## Required task
Collect every line of the data below that contains the string "family", treating uppercase and lowercase as distinct.

[Dataset excerpts]
┄┄┄┄┄┄┄┄┄┄┄┄┄┄┄┄┄┄┄┄
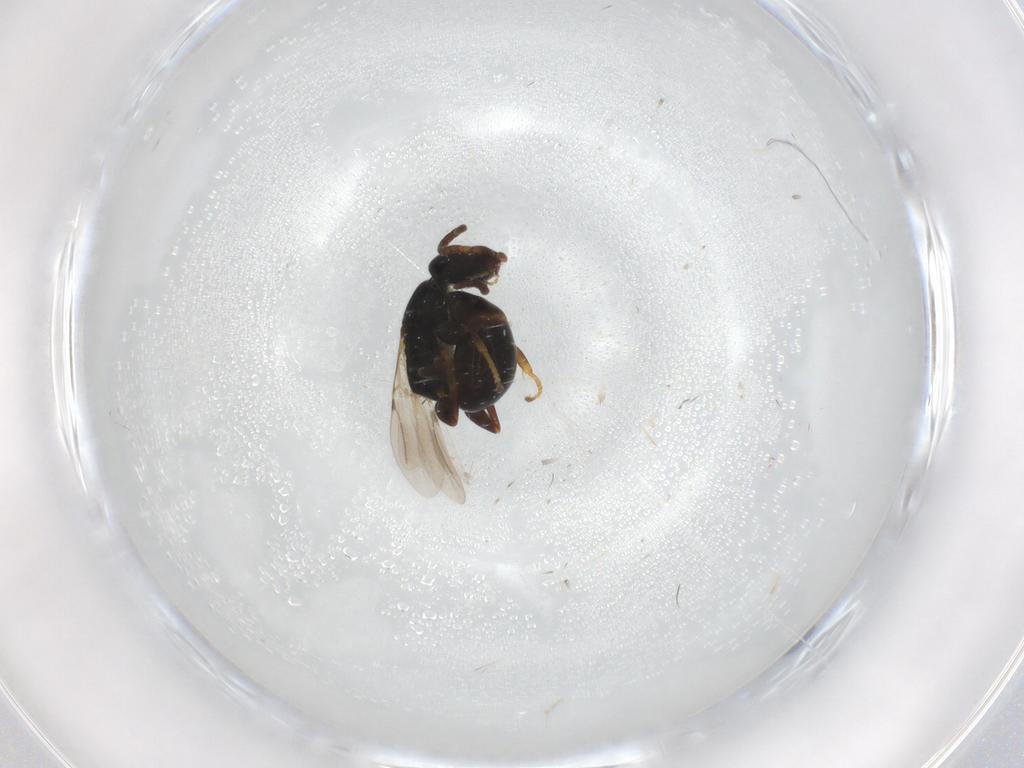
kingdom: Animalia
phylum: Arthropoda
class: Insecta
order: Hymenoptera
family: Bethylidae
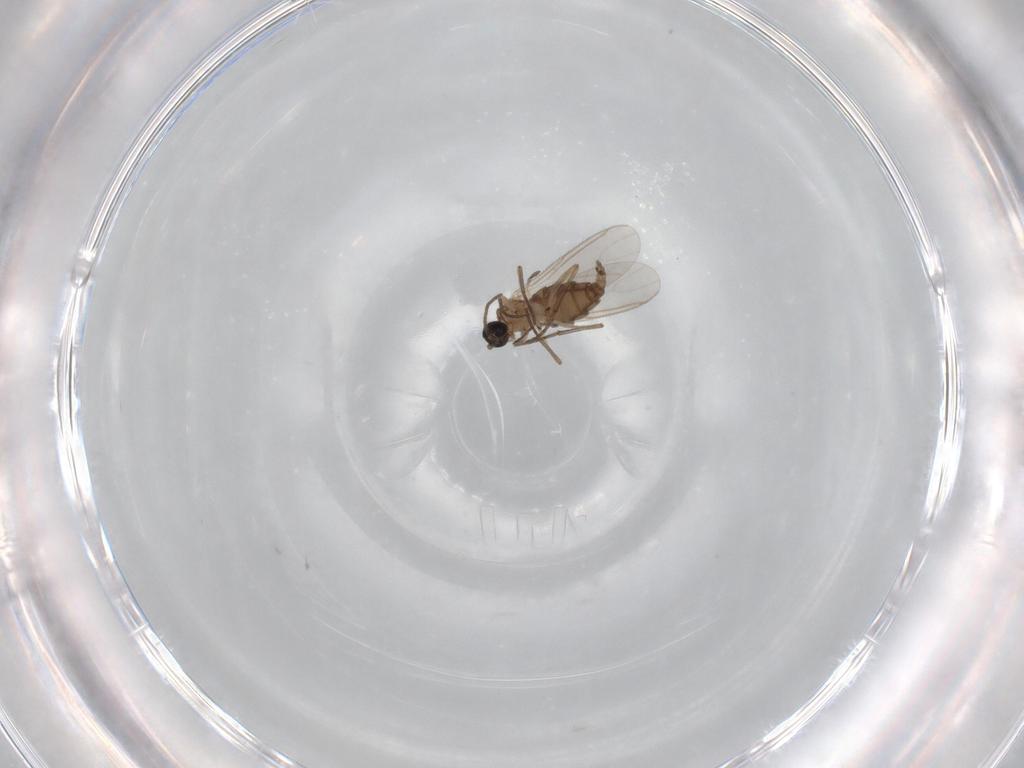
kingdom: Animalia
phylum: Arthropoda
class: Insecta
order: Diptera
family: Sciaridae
┄┄┄┄┄┄┄┄┄┄┄┄┄┄┄┄┄┄┄┄
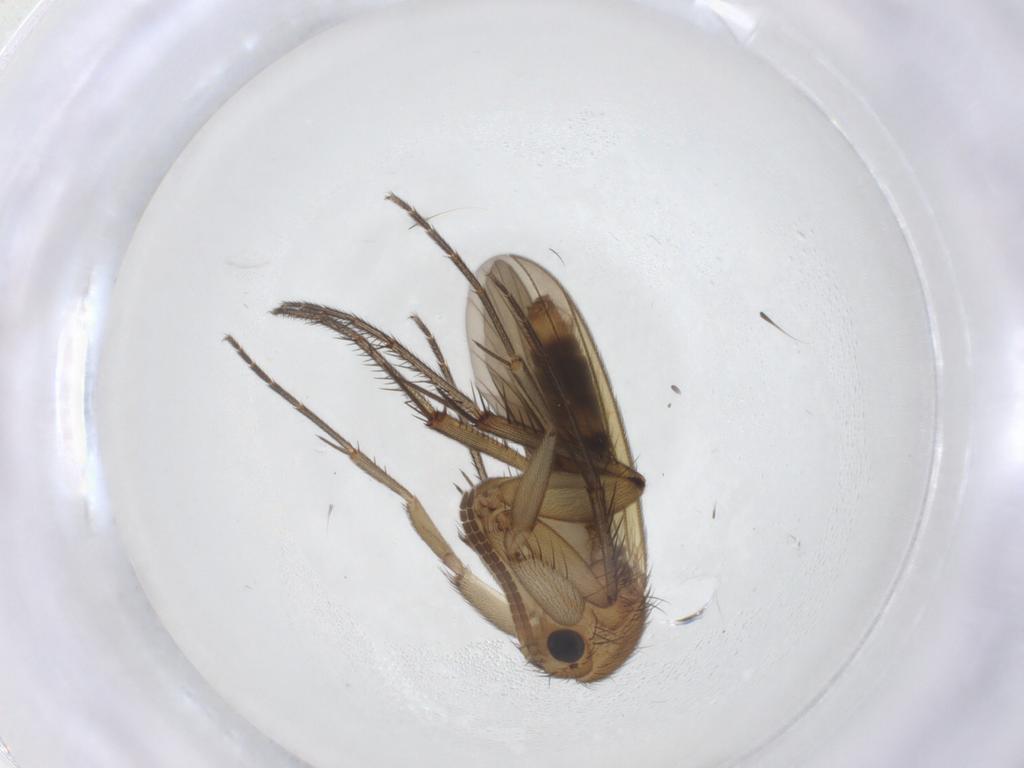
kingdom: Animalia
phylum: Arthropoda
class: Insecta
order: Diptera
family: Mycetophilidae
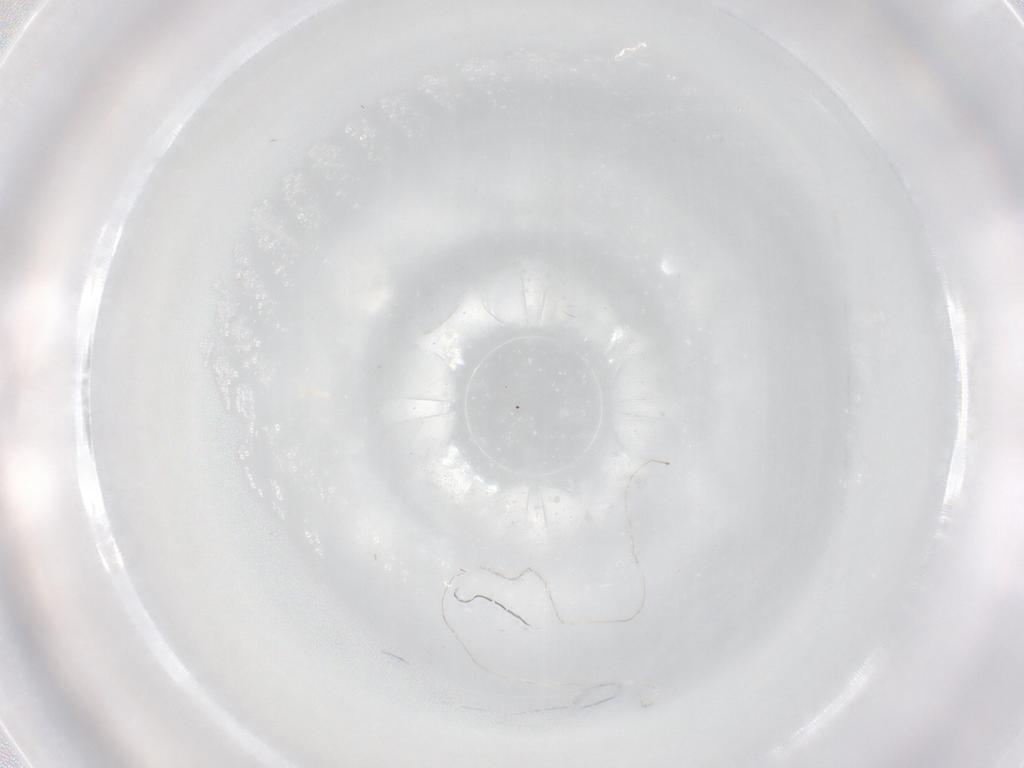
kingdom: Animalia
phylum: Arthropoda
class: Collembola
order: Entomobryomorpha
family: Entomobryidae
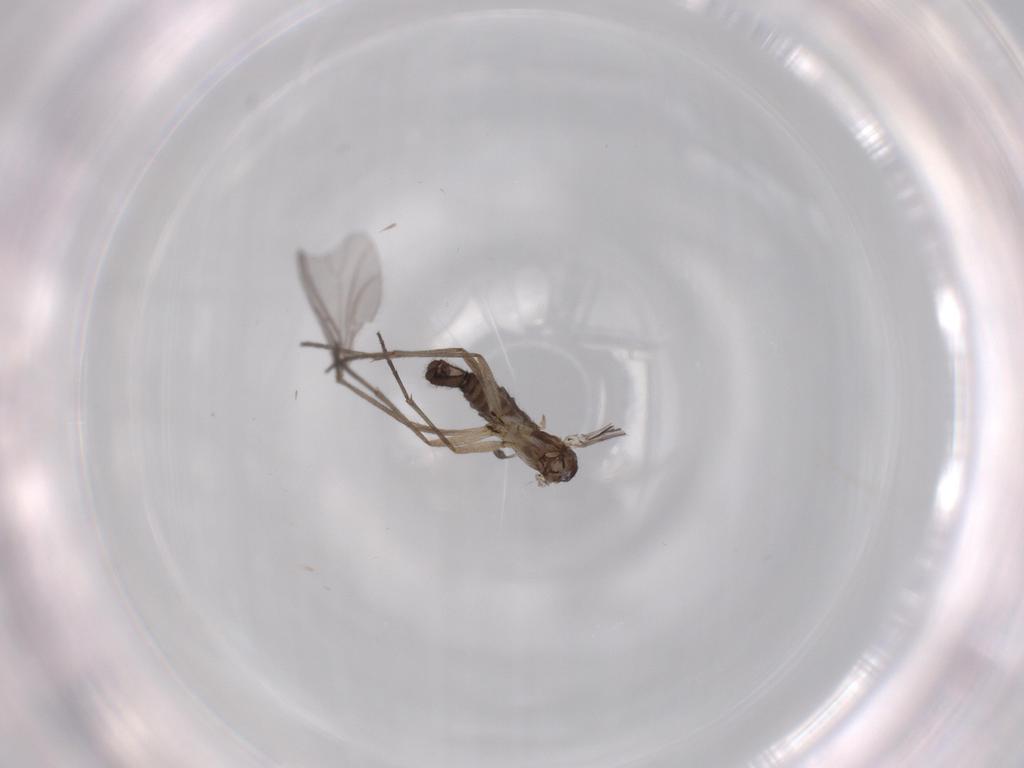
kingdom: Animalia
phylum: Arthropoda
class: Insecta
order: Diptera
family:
┄┄┄┄┄┄┄┄┄┄┄┄┄┄┄┄┄┄┄┄
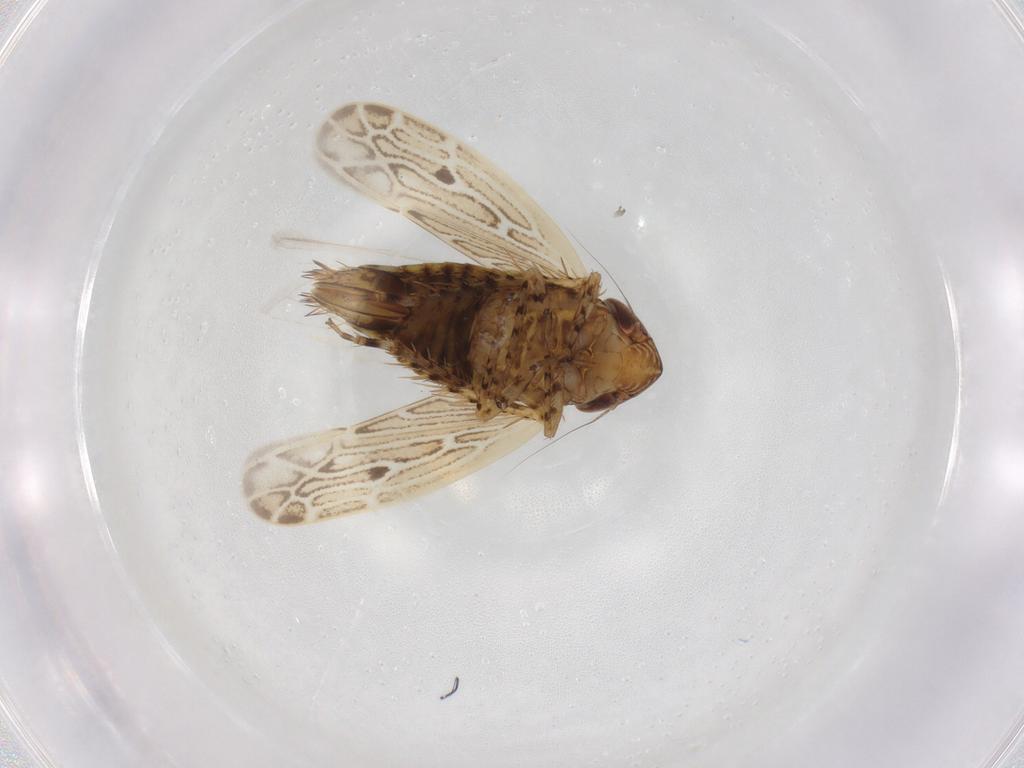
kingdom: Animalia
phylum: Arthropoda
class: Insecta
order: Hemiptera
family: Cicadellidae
┄┄┄┄┄┄┄┄┄┄┄┄┄┄┄┄┄┄┄┄
## Solution for this exercise
family: Bethylidae
family: Sciaridae
family: Mycetophilidae
family: Entomobryidae
family:
family: Cicadellidae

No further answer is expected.